Having the conversations written and visible for the whole team has made it easy for others to catch up and will likely be helpful in the future as a reference. It also reduces the urgency of participation and gives team members time to think and an easy avenue for participation when they have something to contribute.
Since the goal is for the conversation to start in written form, we’ve spent more time preparing the initial RFC posts. They’ve been clear and helpful (as the author of our first two, I may be biased) and have forced us to think everything through before bringing it to the group. I’ve noticed that my RFCs have been intentionally focused on what I want out of the team on a given topic (i.e., What are the key points I’m looking for input on? What are the questions the team needs to answer?)
I’ve also felt that the team reads the RFCs more closely than they would read the notes in a meeting invitation, which helps us have more productive conversations.

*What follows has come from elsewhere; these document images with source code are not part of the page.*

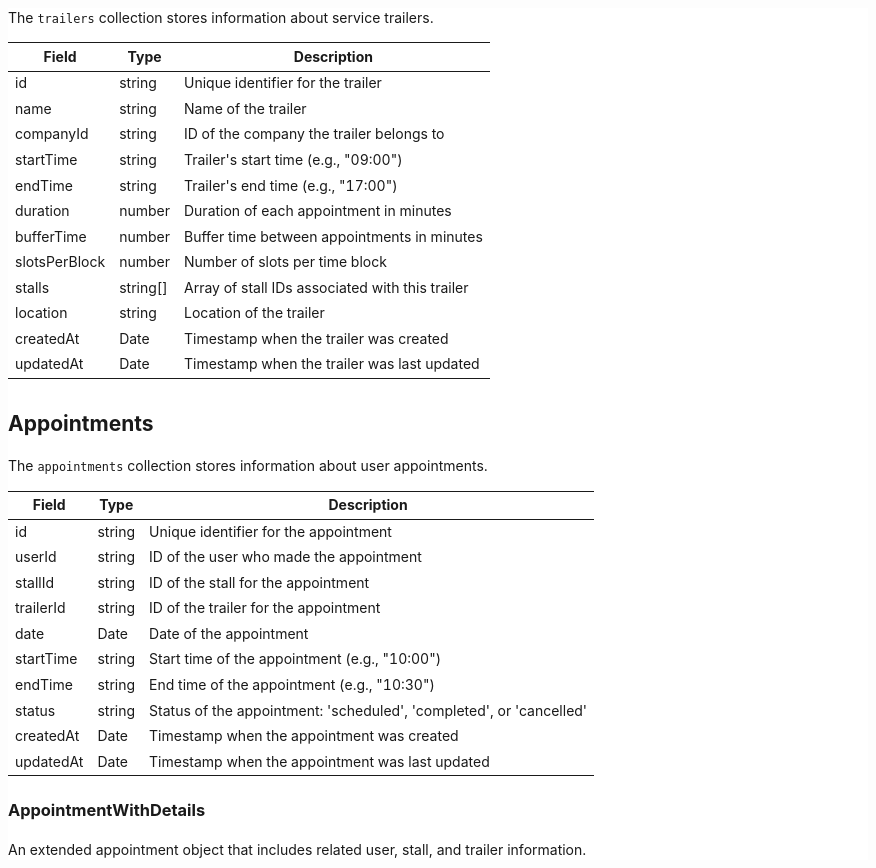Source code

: The `trailers` collection stores information about service trailers.

| Field | Type | Description |
|-------|------|-------------|
| id | string | Unique identifier for the trailer |
| name | string | Name of the trailer |
| companyId | string | ID of the company the trailer belongs to |
| startTime | string | Trailer's start time (e.g., "09:00") |
| endTime | string | Trailer's end time (e.g., "17:00") |
| duration | number | Duration of each appointment in minutes |
| bufferTime | number | Buffer time between appointments in minutes |
| slotsPerBlock | number | Number of slots per time block |
| stalls | string[] | Array of stall IDs associated with this trailer |
| location | string | Location of the trailer |
| createdAt | Date | Timestamp when the trailer was created |
| updatedAt | Date | Timestamp when the trailer was last updated |

## Appointments

The `appointments` collection stores information about user appointments.

| Field | Type | Description |
|-------|------|-------------|
| id | string | Unique identifier for the appointment |
| userId | string | ID of the user who made the appointment |
| stallId | string | ID of the stall for the appointment |
| trailerId | string | ID of the trailer for the appointment |
| date | Date | Date of the appointment |
| startTime | string | Start time of the appointment (e.g., "10:00") |
| endTime | string | End time of the appointment (e.g., "10:30") |
| status | string | Status of the appointment: 'scheduled', 'completed', or 'cancelled' |
| createdAt | Date | Timestamp when the appointment was created |
| updatedAt | Date | Timestamp when the appointment was last updated |

### AppointmentWithDetails

An extended appointment object that includes related user, stall, and trailer information.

The relatively short timeframe for our RFCs doesn’t block the decisions for long. I could see using RFCs that are open for a few days to a week or two, depending on the urgency. The important part is making the RFC visible and setting clear expectations about how long it will be open.
The RFC process also levels the playing field for participation. It’s more difficult for a vocal minority to dominate a written conversation, so everyone should have a chance to have their perspective heard. I’m also eager to encourage other team members to initiate RFCs and thereby lead/steward significant technical change on the project.
Overall, we’ve been pleased with the process so far. It helped significantly with the pain points we were experiencing, and I’m hopeful that we’ll find more value in the process as more team members initiate their own RFCs.